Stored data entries
*** Block opens ***

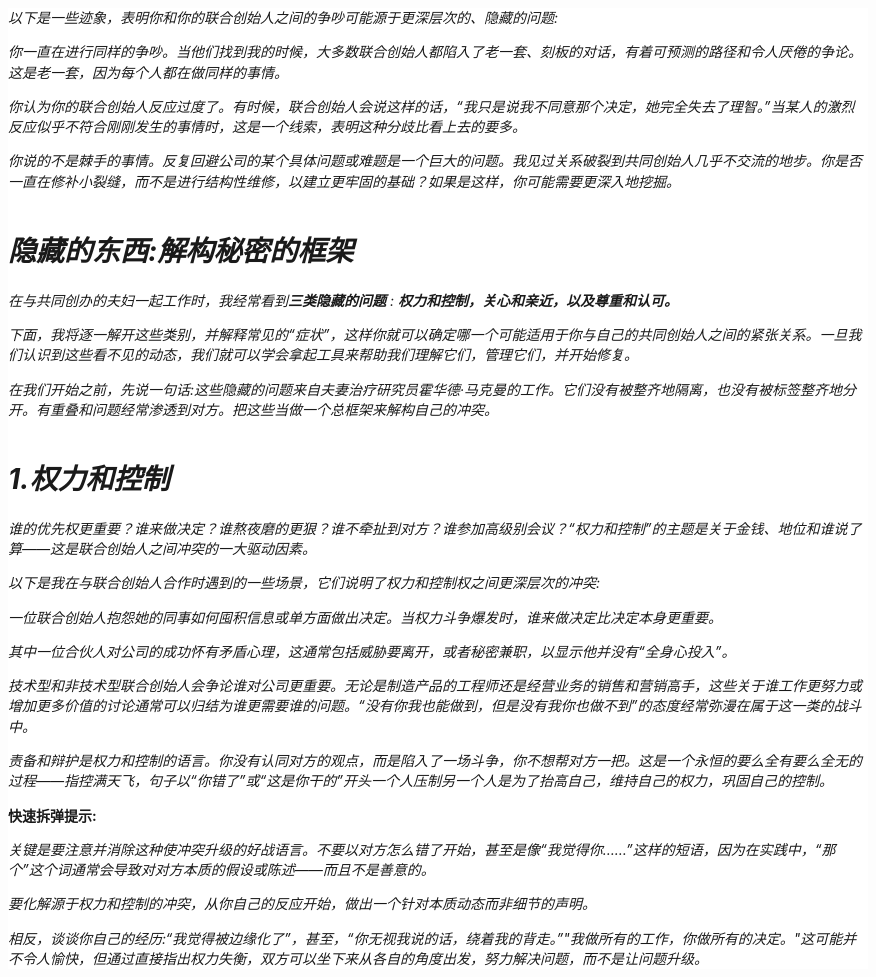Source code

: *以下是一些迹象，表明你和你的联合创始人之间的争吵可能源于更深层次的、隐藏的问题:*

*你一直在进行同样的争吵。当他们找到我的时候，大多数联合创始人都陷入了老一套、刻板的对话，有着可预测的路径和令人厌倦的争论。这是老一套，因为每个人都在做同样的事情。*

*你认为你的联合创始人反应过度了。有时候，联合创始人会说这样的话，“我只是说我不同意那个决定，她完全失去了理智。”当某人的激烈反应似乎不符合刚刚发生的事情时，这是一个线索，表明这种分歧比看上去的要多。*

*你说的不是棘手的事情。反复回避公司的某个具体问题或难题是一个巨大的问题。我见过关系破裂到共同创始人几乎不交流的地步。你是否一直在修补小裂缝，而不是进行结构性维修，以建立更牢固的基础？如果是这样，你可能需要更深入地挖掘。*

# *隐藏的东西:解构秘密的框架*

*在与共同创办的夫妇一起工作时，我经常看到**三类隐藏的问题** : **权力和控制，关心和亲近，以及尊重和认可。***

*下面，我将逐一解开这些类别，并解释常见的“症状”，这样你就可以确定哪一个可能适用于你与自己的共同创始人之间的紧张关系。一旦我们认识到这些看不见的动态，我们就可以学会拿起工具来帮助我们理解它们，管理它们，并开始修复。*

*在我们开始之前，先说一句话:这些隐藏的问题来自夫妻治疗研究员霍华德·马克曼的工作。它们没有被整齐地隔离，也没有被标签整齐地分开。有重叠和问题经常渗透到对方。把这些当做一个总框架来解构自己的冲突。*

# *1.权力和控制*

*谁的优先权更重要？谁来做决定？谁熬夜磨的更狠？谁不牵扯到对方？谁参加高级别会议？“权力和控制”的主题是关于金钱、地位和谁说了算——这是联合创始人之间冲突的一大驱动因素。*

*以下是我在与联合创始人合作时遇到的一些场景，它们说明了权力和控制权之间更深层次的冲突:*

*一位联合创始人抱怨她的同事如何囤积信息或单方面做出决定。当权力斗争爆发时，谁来做决定比决定本身更重要。*

*其中一位合伙人对公司的成功怀有矛盾心理，这通常包括威胁要离开，或者秘密兼职，以显示他并没有“全身心投入”。*

*技术型和非技术型联合创始人会争论谁对公司更重要。无论是制造产品的工程师还是经营业务的销售和营销高手，这些关于谁工作更努力或增加更多价值的讨论通常可以归结为谁更需要谁的问题。“没有你我也能做到，但是没有我你也做不到”的态度经常弥漫在属于这一类的战斗中。*

*责备和辩护是权力和控制的语言。你没有认同对方的观点，而是陷入了一场斗争，你不想帮对方一把。这是一个永恒的要么全有要么全无的过程——指控满天飞，句子以“你错了”或“这是你干的”开头一个人压制另一个人是为了抬高自己，维持自己的权力，巩固自己的控制。*

****快速拆弹提示:****

*关键是要注意并消除这种使冲突升级的好战语言。不要以对方怎么错了开始，甚至是像“我觉得你……”这样的短语，因为在实践中，“那个”这个词通常会导致对对方本质的假设或陈述——而且不是善意的。*

*要化解源于权力和控制的冲突，从你自己的反应开始，做出一个针对本质动态而非细节的声明。*

*相反，谈谈你自己的经历:“我觉得被边缘化了”，甚至，“你无视我说的话，绕着我的背走。”"我做所有的工作，你做所有的决定。"这可能并不令人愉快，但通过直接指出权力失衡，双方可以坐下来从各自的角度出发，努力解决问题，而不是让问题升级。*
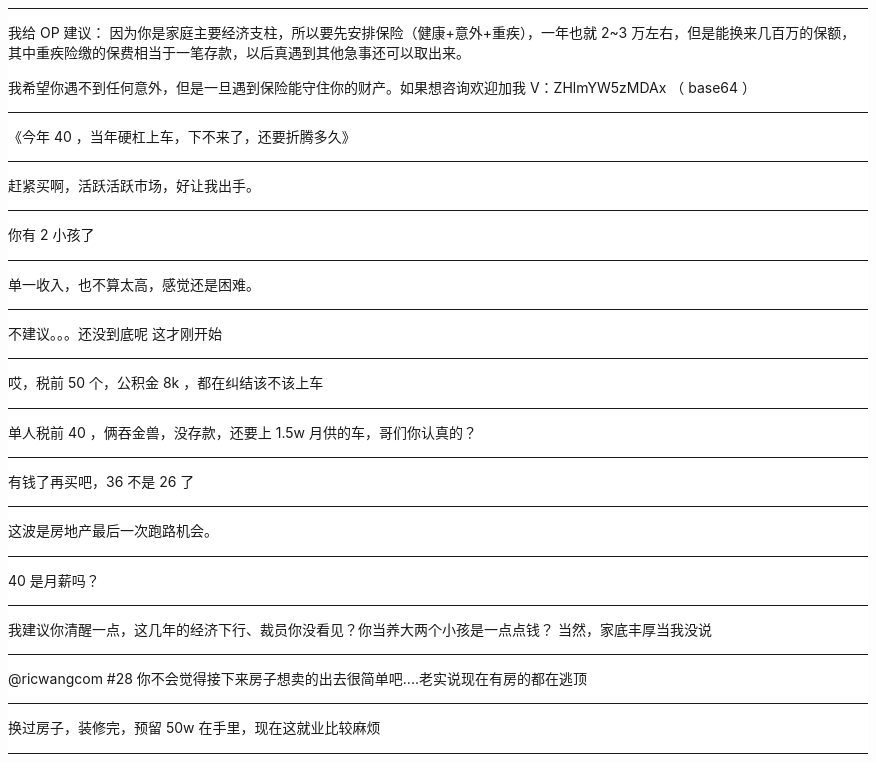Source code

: ---------------------------------------------------

我给 OP 建议：
因为你是家庭主要经济支柱，所以要先安排保险（健康+意外+重疾），一年也就 2~3 万左右，但是能换来几百万的保额，其中重疾险缴的保费相当于一笔存款，以后真遇到其他急事还可以取出来。

我希望你遇不到任何意外，但是一旦遇到保险能守住你的财产。如果想咨询欢迎加我 V：ZHlmYW5zMDAx （ base64 ）

---------------------------------------------------

《今年 40 ，当年硬杠上车，下不来了，还要折腾多久》

---------------------------------------------------

赶紧买啊，活跃活跃市场，好让我出手。

---------------------------------------------------

你有 2 小孩了

---------------------------------------------------

单一收入，也不算太高，感觉还是困难。

---------------------------------------------------

不建议。。。还没到底呢 这才刚开始

---------------------------------------------------

哎，税前 50 个，公积金 8k ，都在纠结该不该上车

---------------------------------------------------

单人税前 40 ，俩吞金兽，没存款，还要上 1.5w 月供的车，哥们你认真的？

---------------------------------------------------

有钱了再买吧，36 不是 26 了

---------------------------------------------------

这波是房地产最后一次跑路机会。

---------------------------------------------------

40 是月薪吗？

---------------------------------------------------

我建议你清醒一点，这几年的经济下行、裁员你没看见？你当养大两个小孩是一点点钱？
当然，家底丰厚当我没说

---------------------------------------------------

@ricwangcom #28 你不会觉得接下来房子想卖的出去很简单吧....老实说现在有房的都在逃顶

---------------------------------------------------

换过房子，装修完，预留 50w 在手里，现在这就业比较麻烦

---------------------------------------------------
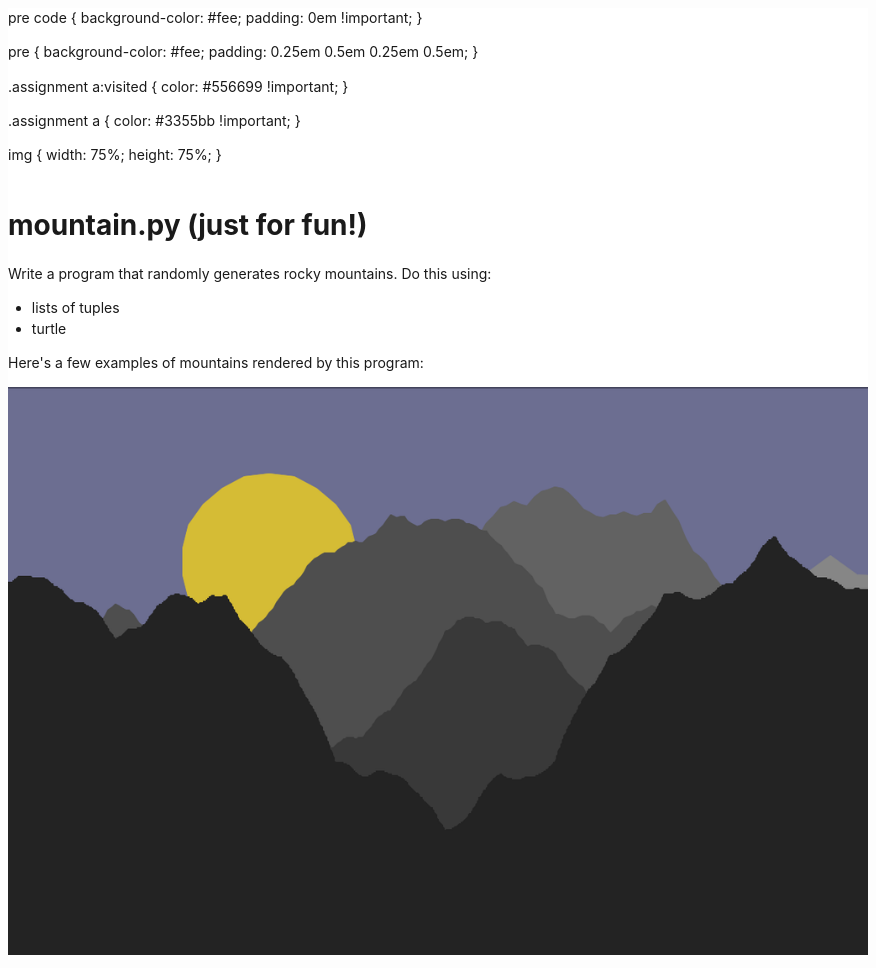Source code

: pre code {
	background-color: #fee;
	padding: 0em !important;
}

pre {
	background-color: #fee;
	padding: 0.25em 0.5em 0.25em 0.5em;
}

.assignment a:visited {
	color: #556699 !important;
}

.assignment a {
	color: #3355bb !important;
}

img {
    width: 75%;
    height: 75%;
}
</style>

<div markdown="block" class="assignment">

# mountain.py (just for fun!)


Write a program that randomly generates rocky mountains. Do this using:


* lists of tuples
* turtle

Here's a few examples of mountains rendered by this program:

![mountain 1](../../resources/img/mountain1.png)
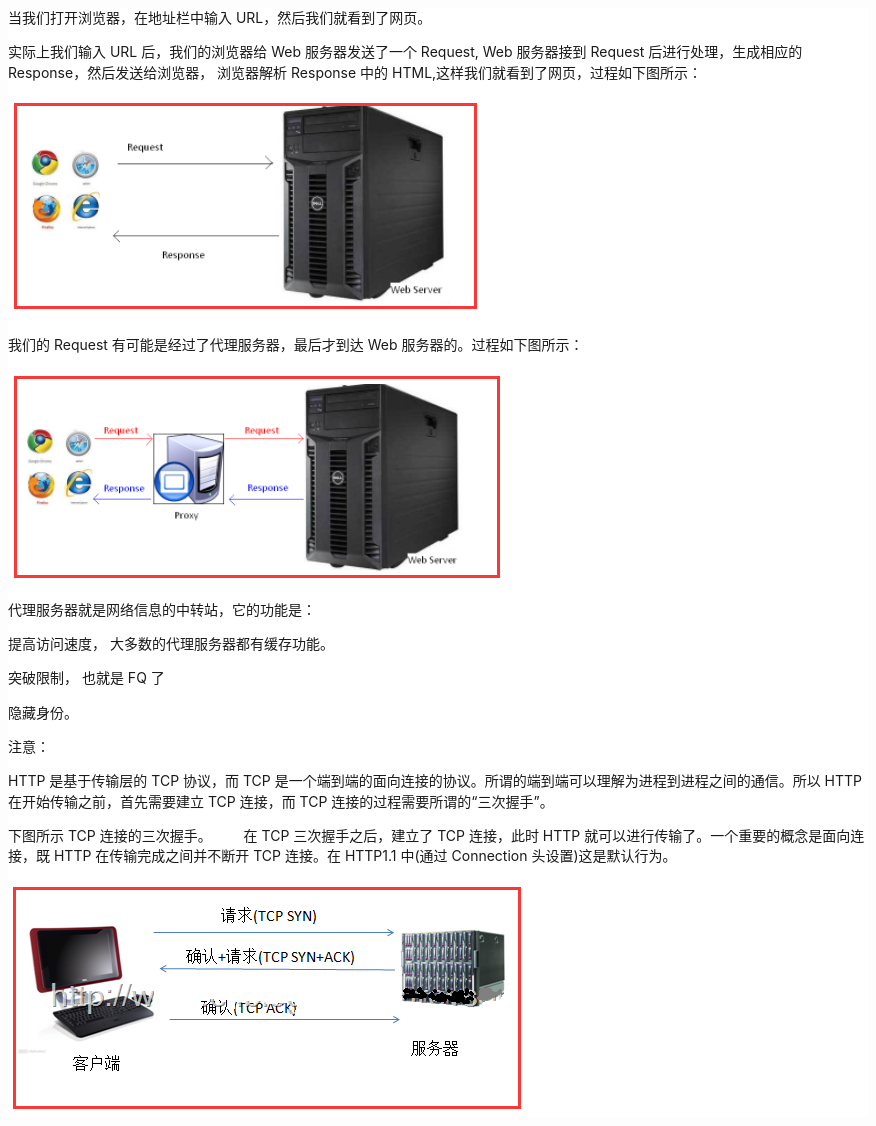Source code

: 当我们打开浏览器，在地址栏中输入 URL，然后我们就看到了网页。

实际上我们输入 URL 后，我们的浏览器给 Web 服务器发送了一个 Request, Web 服务器接到 Request 后进行处理，生成相应的 Response，然后发送给浏览器， 浏览器解析 Response 中的 HTML,这样我们就看到了网页，过程如下图所示：

![img](./picture/999804-20170930132020294-1539783244.png)

我们的 Request 有可能是经过了代理服务器，最后才到达 Web 服务器的。过程如下图所示：

![img](./picture/999804-20170930132125137-685597381.png)

代理服务器就是网络信息的中转站，它的功能是：

提高访问速度， 大多数的代理服务器都有缓存功能。

突破限制， 也就是 FQ 了

隐藏身份。

注意：

HTTP 是基于传输层的 TCP 协议，而 TCP 是一个端到端的面向连接的协议。所谓的端到端可以理解为进程到进程之间的通信。所以 HTTP 在开始传输之前，首先需要建立 TCP 连接，而 TCP 连接的过程需要所谓的“三次握手”。

下图所示 TCP 连接的三次握手。
　　在 TCP 三次握手之后，建立了 TCP 连接，此时 HTTP 就可以进行传输了。一个重要的概念是面向连接，既 HTTP 在传输完成之间并不断开 TCP 连接。在 HTTP1.1 中(通过 Connection 头设置)这是默认行为。

![img](./picture/999804-20170930133829184-1642006770.png)
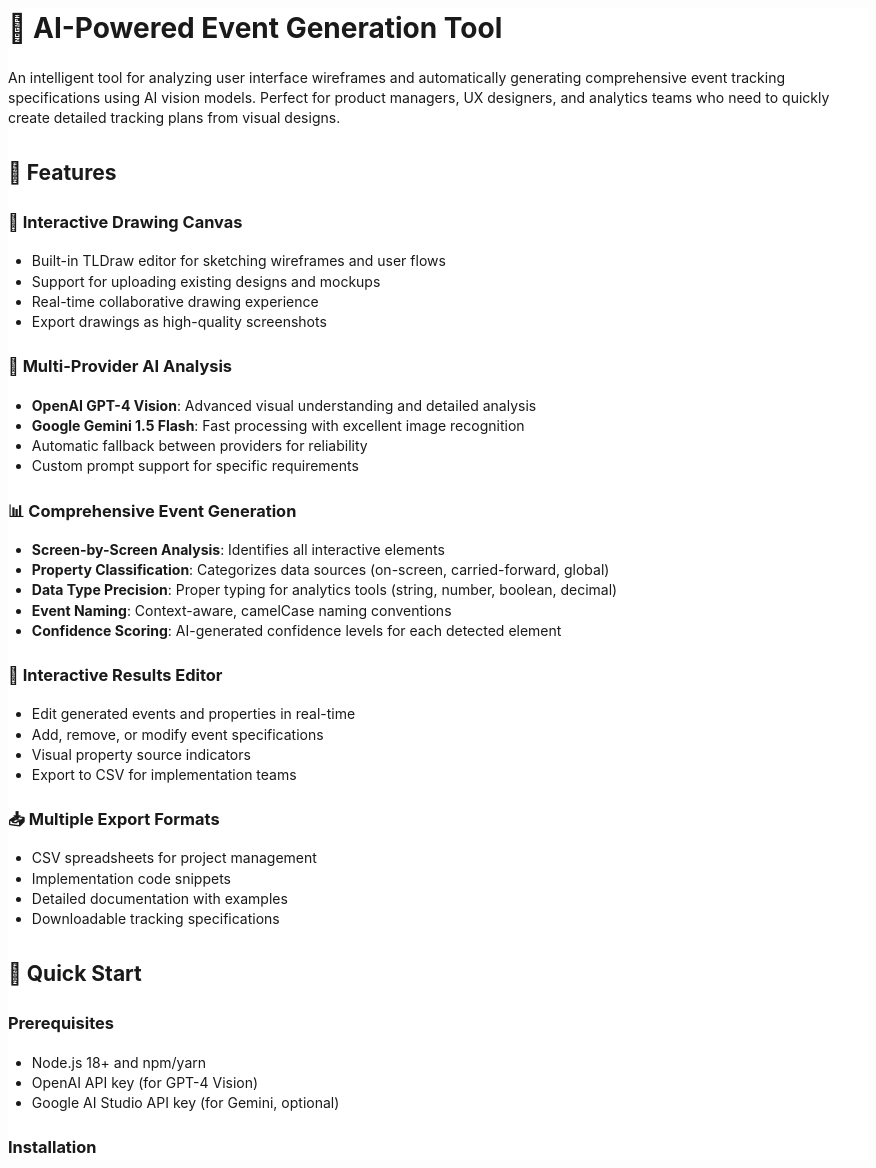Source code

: # 🧠 AI-Powered Event Generation Tool

An intelligent tool for analyzing user interface wireframes and automatically generating comprehensive event tracking specifications using AI vision models. Perfect for product managers, UX designers, and analytics teams who need to quickly create detailed tracking plans from visual designs.

## 🌟 Features

### 🎨 **Interactive Drawing Canvas**
- Built-in TLDraw editor for sketching wireframes and user flows
- Support for uploading existing designs and mockups
- Real-time collaborative drawing experience
- Export drawings as high-quality screenshots

### 🤖 **Multi-Provider AI Analysis**
- **OpenAI GPT-4 Vision**: Advanced visual understanding and detailed analysis
- **Google Gemini 1.5 Flash**: Fast processing with excellent image recognition
- Automatic fallback between providers for reliability
- Custom prompt support for specific requirements

### 📊 **Comprehensive Event Generation**
- **Screen-by-Screen Analysis**: Identifies all interactive elements
- **Property Classification**: Categorizes data sources (on-screen, carried-forward, global)
- **Data Type Precision**: Proper typing for analytics tools (string, number, boolean, decimal)
- **Event Naming**: Context-aware, camelCase naming conventions
- **Confidence Scoring**: AI-generated confidence levels for each detected element

### 🔧 **Interactive Results Editor**
- Edit generated events and properties in real-time
- Add, remove, or modify event specifications
- Visual property source indicators
- Export to CSV for implementation teams

### 📥 **Multiple Export Formats**
- CSV spreadsheets for project management
- Implementation code snippets
- Detailed documentation with examples
- Downloadable tracking specifications

## 🚀 Quick Start

### Prerequisites
- Node.js 18+ and npm/yarn
- OpenAI API key (for GPT-4 Vision)
- Google AI Studio API key (for Gemini, optional)

### Installation
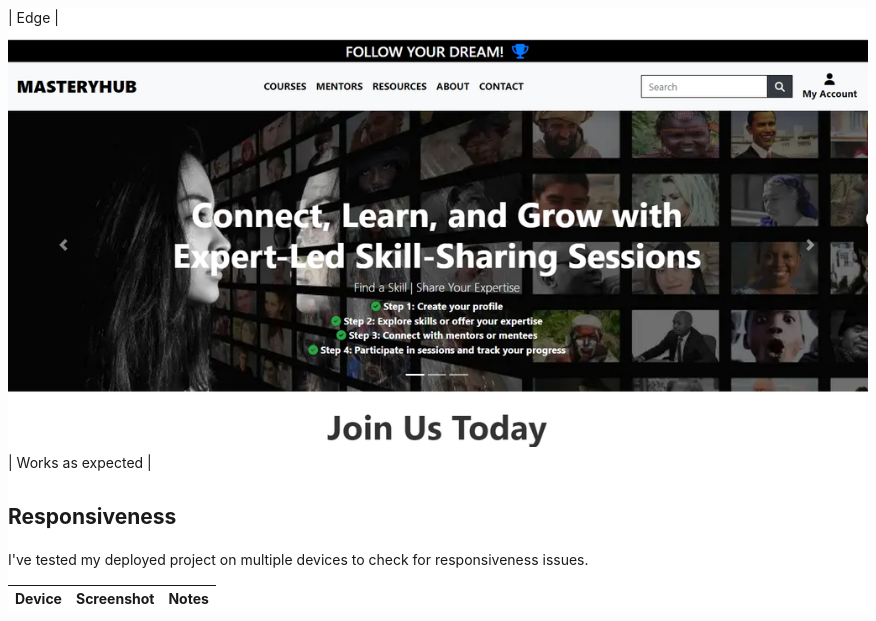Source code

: | Edge    | ![screenshot](docs/readme_images/image-76.png) | Works as expected             |


## Responsiveness

I've tested my deployed project on multiple devices to check for responsiveness issues.

| Device            | Screenshot                                                                                                                                      | Notes             |
| ----------------- | ----------------------------------------------------------------------------------------------------------------------------------------------- | ----------------- |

*** Block closes ***

• **Work to complete**
Pull out every line of the material above that contains the string "Google", treating uppercase and lowercase as different.

• **Reply**
- **Google Gemini 1.5 Flash**: Fast processing with excellent image recognition
- Google AI Studio API key (for Gemini, optional)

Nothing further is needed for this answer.